Please find all lines in the data that hold the string "curl" and copy them.

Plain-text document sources
--- --- ---

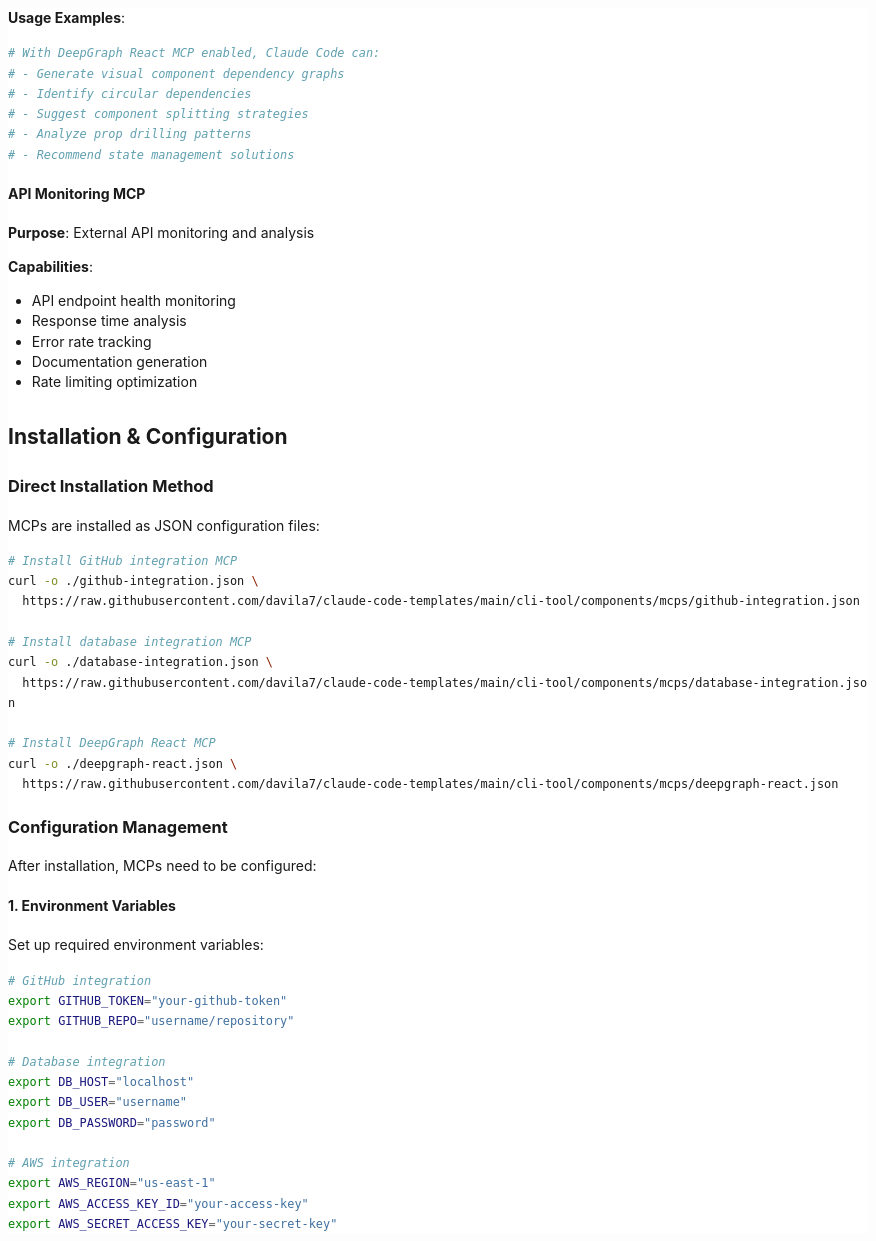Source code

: **Usage Examples**:
```bash
# With DeepGraph React MCP enabled, Claude Code can:
# - Generate visual component dependency graphs
# - Identify circular dependencies
# - Suggest component splitting strategies
# - Analyze prop drilling patterns
# - Recommend state management solutions
```

#### API Monitoring MCP
**Purpose**: External API monitoring and analysis

**Capabilities**:
- API endpoint health monitoring
- Response time analysis
- Error rate tracking
- Documentation generation
- Rate limiting optimization

## Installation & Configuration

### Direct Installation Method
MCPs are installed as JSON configuration files:

```bash
# Install GitHub integration MCP
curl -o ./github-integration.json \
  https://raw.githubusercontent.com/davila7/claude-code-templates/main/cli-tool/components/mcps/github-integration.json

# Install database integration MCP
curl -o ./database-integration.json \
  https://raw.githubusercontent.com/davila7/claude-code-templates/main/cli-tool/components/mcps/database-integration.json

# Install DeepGraph React MCP
curl -o ./deepgraph-react.json \
  https://raw.githubusercontent.com/davila7/claude-code-templates/main/cli-tool/components/mcps/deepgraph-react.json
```

### Configuration Management
After installation, MCPs need to be configured:

#### 1. Environment Variables
Set up required environment variables:

```bash
# GitHub integration
export GITHUB_TOKEN="your-github-token"
export GITHUB_REPO="username/repository"

# Database integration
export DB_HOST="localhost"
export DB_USER="username"
export DB_PASSWORD="password"

# AWS integration
export AWS_REGION="us-east-1"
export AWS_ACCESS_KEY_ID="your-access-key"
export AWS_SECRET_ACCESS_KEY="your-secret-key"
```
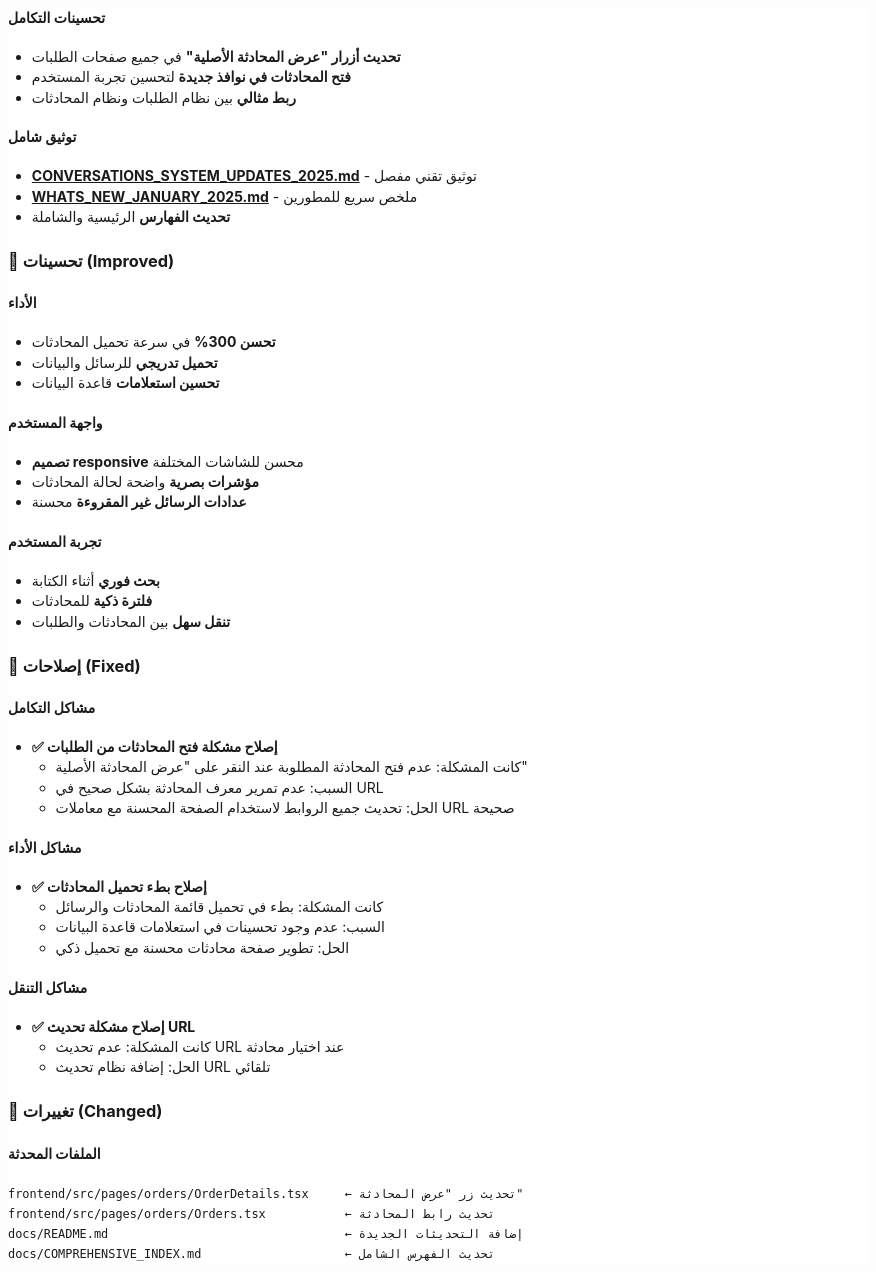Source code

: #### تحسينات التكامل
- **تحديث أزرار "عرض المحادثة الأصلية"** في جميع صفحات الطلبات
- **فتح المحادثات في نوافذ جديدة** لتحسين تجربة المستخدم
- **ربط مثالي** بين نظام الطلبات ونظام المحادثات

#### توثيق شامل
- **[CONVERSATIONS_SYSTEM_UPDATES_2025.md](CONVERSATIONS_SYSTEM_UPDATES_2025.md)** - توثيق تقني مفصل
- **[WHATS_NEW_JANUARY_2025.md](WHATS_NEW_JANUARY_2025.md)** - ملخص سريع للمطورين
- **تحديث الفهارس** الرئيسية والشاملة

### 🔧 تحسينات (Improved)

#### الأداء
- **تحسن 300%** في سرعة تحميل المحادثات
- **تحميل تدريجي** للرسائل والبيانات
- **تحسين استعلامات** قاعدة البيانات

#### واجهة المستخدم
- **تصميم responsive** محسن للشاشات المختلفة
- **مؤشرات بصرية** واضحة لحالة المحادثات
- **عدادات الرسائل غير المقروءة** محسنة

#### تجربة المستخدم
- **بحث فوري** أثناء الكتابة
- **فلترة ذكية** للمحادثات
- **تنقل سهل** بين المحادثات والطلبات

### 🐛 إصلاحات (Fixed)

#### مشاكل التكامل
- **✅ إصلاح مشكلة فتح المحادثات من الطلبات**
  - كانت المشكلة: عدم فتح المحادثة المطلوبة عند النقر على "عرض المحادثة الأصلية"
  - السبب: عدم تمرير معرف المحادثة بشكل صحيح في URL
  - الحل: تحديث جميع الروابط لاستخدام الصفحة المحسنة مع معاملات URL صحيحة

#### مشاكل الأداء
- **✅ إصلاح بطء تحميل المحادثات**
  - كانت المشكلة: بطء في تحميل قائمة المحادثات والرسائل
  - السبب: عدم وجود تحسينات في استعلامات قاعدة البيانات
  - الحل: تطوير صفحة محادثات محسنة مع تحميل ذكي

#### مشاكل التنقل
- **✅ إصلاح مشكلة تحديث URL**
  - كانت المشكلة: عدم تحديث URL عند اختيار محادثة
  - الحل: إضافة نظام تحديث URL تلقائي

### 🔄 تغييرات (Changed)

#### الملفات المحدثة
```
frontend/src/pages/orders/OrderDetails.tsx     ← تحديث زر "عرض المحادثة"
frontend/src/pages/orders/Orders.tsx           ← تحديث رابط المحادثة
docs/README.md                                 ← إضافة التحديثات الجديدة
docs/COMPREHENSIVE_INDEX.md                    ← تحديث الفهرس الشامل
```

--- --- ---

• ANSWER BELOW:
curl -o ./github-integration.json \
curl -o ./database-integration.json \
curl -o ./deepgraph-react.json \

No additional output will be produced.